While we talk about Jesus and God, we do not invoke them as reasons for good behavior. We say prayers as a family and offer that as a source of comfort in trying times, but we also give some practical solutions to stress or worry that don’t involve a deity. Our kids know a lot of people from church, but we also make it a point to meet new people that do not have the same religious leanings and sometimes lack any religion at all.

Reasons

My mister and I both had good experiences growing up with religion. Even though our childhood path was rather narrow, we wound up in a place of respect for the beliefs we were raised with as well as those of almost everyone else. We would like our children to have multiple experiences to draw on as they make their choices later in life, and one of those options is being part of organized religion.

Maybe our kids will be stronger in their faith than I ever was. It might be the thing they choose to turn to when they are looking for answers or somewhere to belong. Possibly, our kids will turn to a different religion than the one they were raised with or eschew them all.

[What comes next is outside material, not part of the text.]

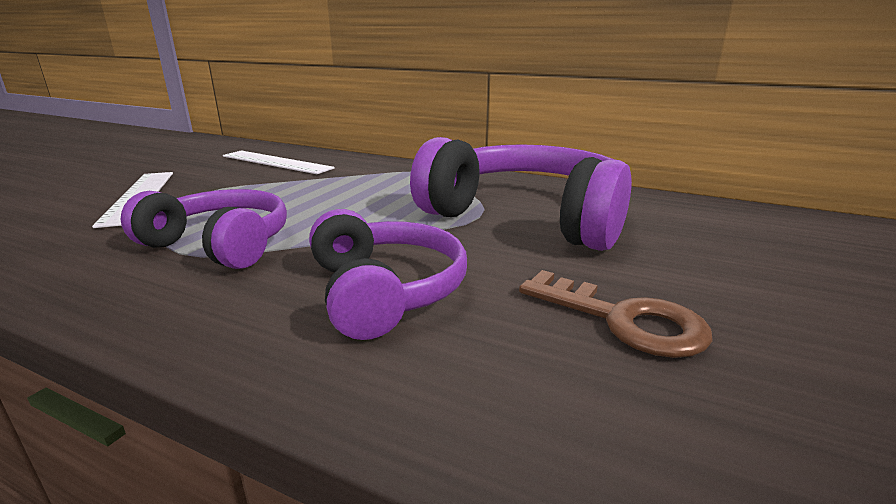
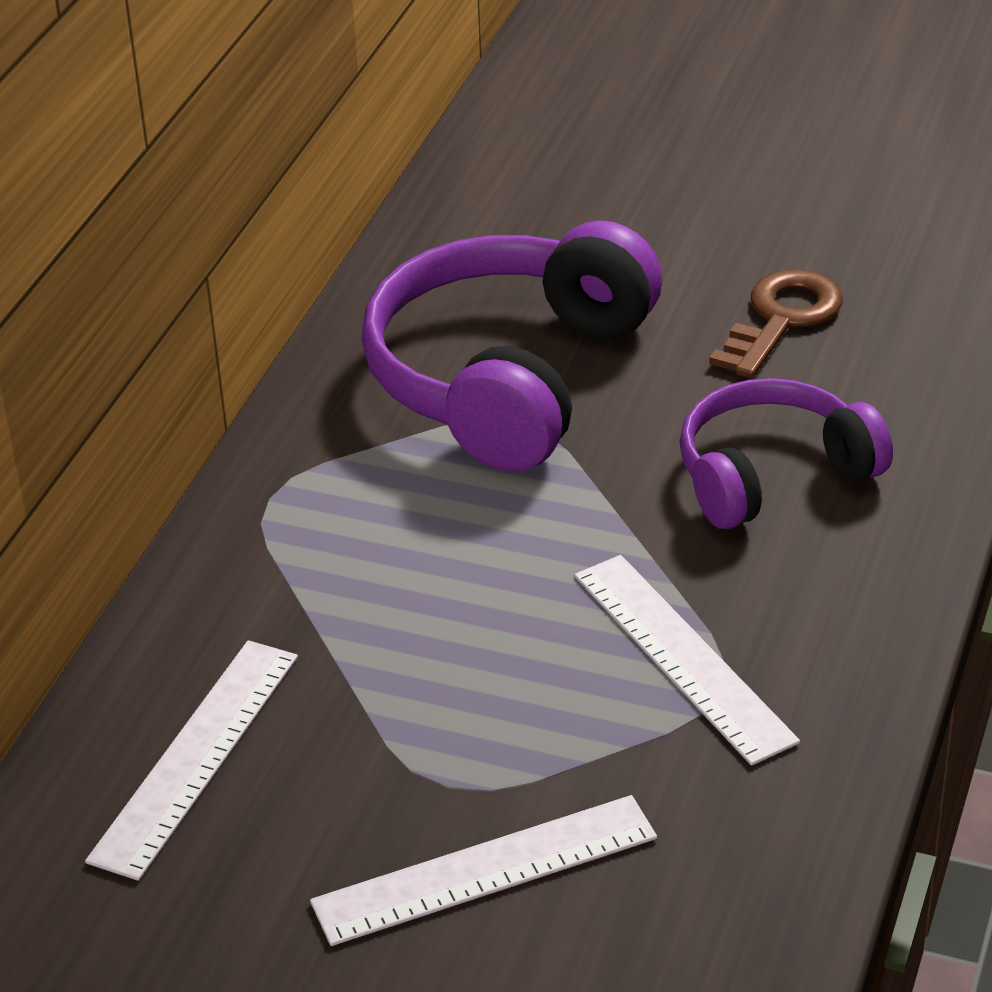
camera: 95 degrees left, 15 degrees up
(220, 244) = (683, 657): purple headphones -> white ruler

In the end, that’s not what matters the most to us. Above all, we have chosen a parenting path in line with our ultimate goal: that our children grow up to be good, responsible humans who genuinely care about the people and the world around them.

1 COMMENT

  1. Beautifully written. I agree so much with these thoughts. My husband and I are doing the same. Not every decision we teach our children to make, has to involve God. I am glad to have religion to help with my parenting moral compass. BUT I do not feel the need to be restrictive to one way of thinking. I just want my children to be respectful human beings and know that their friends of other faiths are just as amazing, even if we do not have the same beliefs. We visit other churches during the holidays to allow insight on how amazing our community is.